_Task:_ Some lines hold the string "Adhes". Copy all of them from the material that follows.
====== Exercise data ======
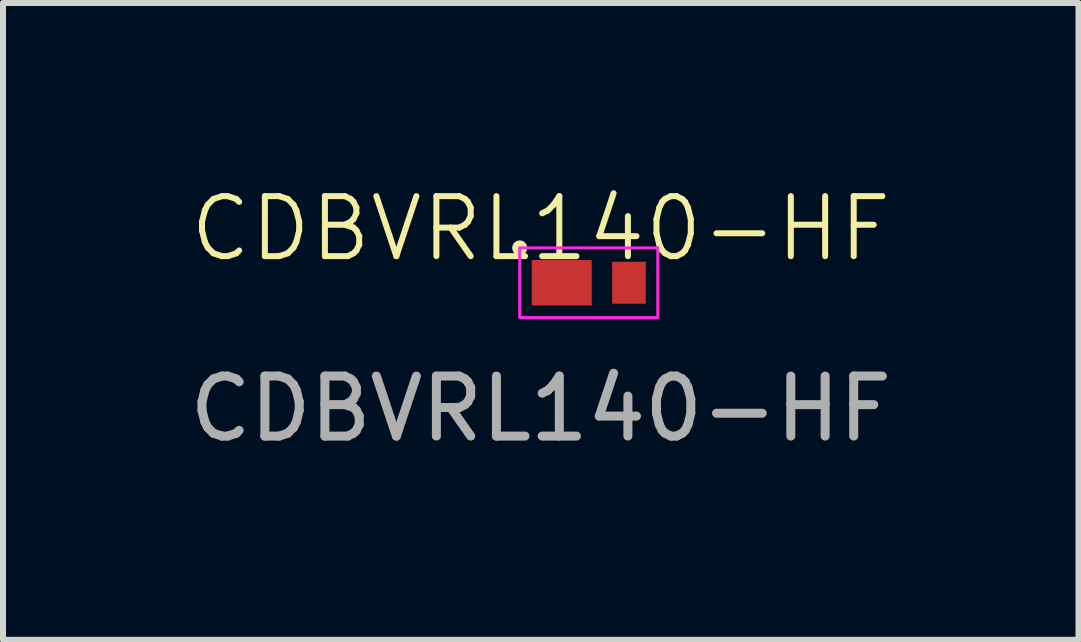
<source format=kicad_pcb>
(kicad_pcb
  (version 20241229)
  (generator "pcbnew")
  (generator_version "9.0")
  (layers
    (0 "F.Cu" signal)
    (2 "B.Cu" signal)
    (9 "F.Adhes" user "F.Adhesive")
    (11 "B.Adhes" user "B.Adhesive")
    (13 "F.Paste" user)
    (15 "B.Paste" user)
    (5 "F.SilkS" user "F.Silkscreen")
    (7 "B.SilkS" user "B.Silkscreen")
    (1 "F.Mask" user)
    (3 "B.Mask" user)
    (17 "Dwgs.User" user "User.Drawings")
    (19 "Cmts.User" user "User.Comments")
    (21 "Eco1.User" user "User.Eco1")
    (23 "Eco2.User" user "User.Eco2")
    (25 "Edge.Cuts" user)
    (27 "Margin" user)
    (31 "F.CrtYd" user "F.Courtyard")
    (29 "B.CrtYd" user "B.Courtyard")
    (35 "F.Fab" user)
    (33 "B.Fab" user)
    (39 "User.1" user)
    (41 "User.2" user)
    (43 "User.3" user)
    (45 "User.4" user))
  (footprint "CDBVRL140-HF"
    (layer "F.Cu")
    (at 5.958 1.26)
    (property "Reference" "CDBVRL140-HF" (at 0 -0.5 0) (unlocked yes) (layer "F.SilkS") (effects (font (size 1 1) (thickness 0.1))))
    (attr smd)
    (fp_circle (center -0.35 -0.18) (end -0.25 -0.18) (stroke (width 0.05) (type solid)) (fill yes) (layer "F.SilkS"))
    (fp_rect (start -0.35 -0.18) (end 1.95 0.98) (stroke (width 0.05) (type default)) (fill no) (layer "F.CrtYd"))
    (fp_text user "${REFERENCE}" (at 0 2.5 0) (unlocked yes) (layer "F.Fab") (effects (font (size 1 1) (thickness 0.15))))
    (pad "1" smd rect (at 0.35 0.4) (size 1 0.76) (layers "F.Cu" "F.Mask" "F.Paste"))
    (pad "2" smd rect (at 1.47 0.4) (size 0.56 0.7) (layers "F.Cu" "F.Mask" "F.Paste")))
  (gr_rect
    (start -3 -3)
    (end 14.917 7.609)
    (stroke (width 0.1) (type default))
    (fill no)
    (layer "Edge.Cuts")))
</source>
======
_Solution to the problem:_
    (9 "F.Adhes" user "F.Adhesive")
    (11 "B.Adhes" user "B.Adhesive")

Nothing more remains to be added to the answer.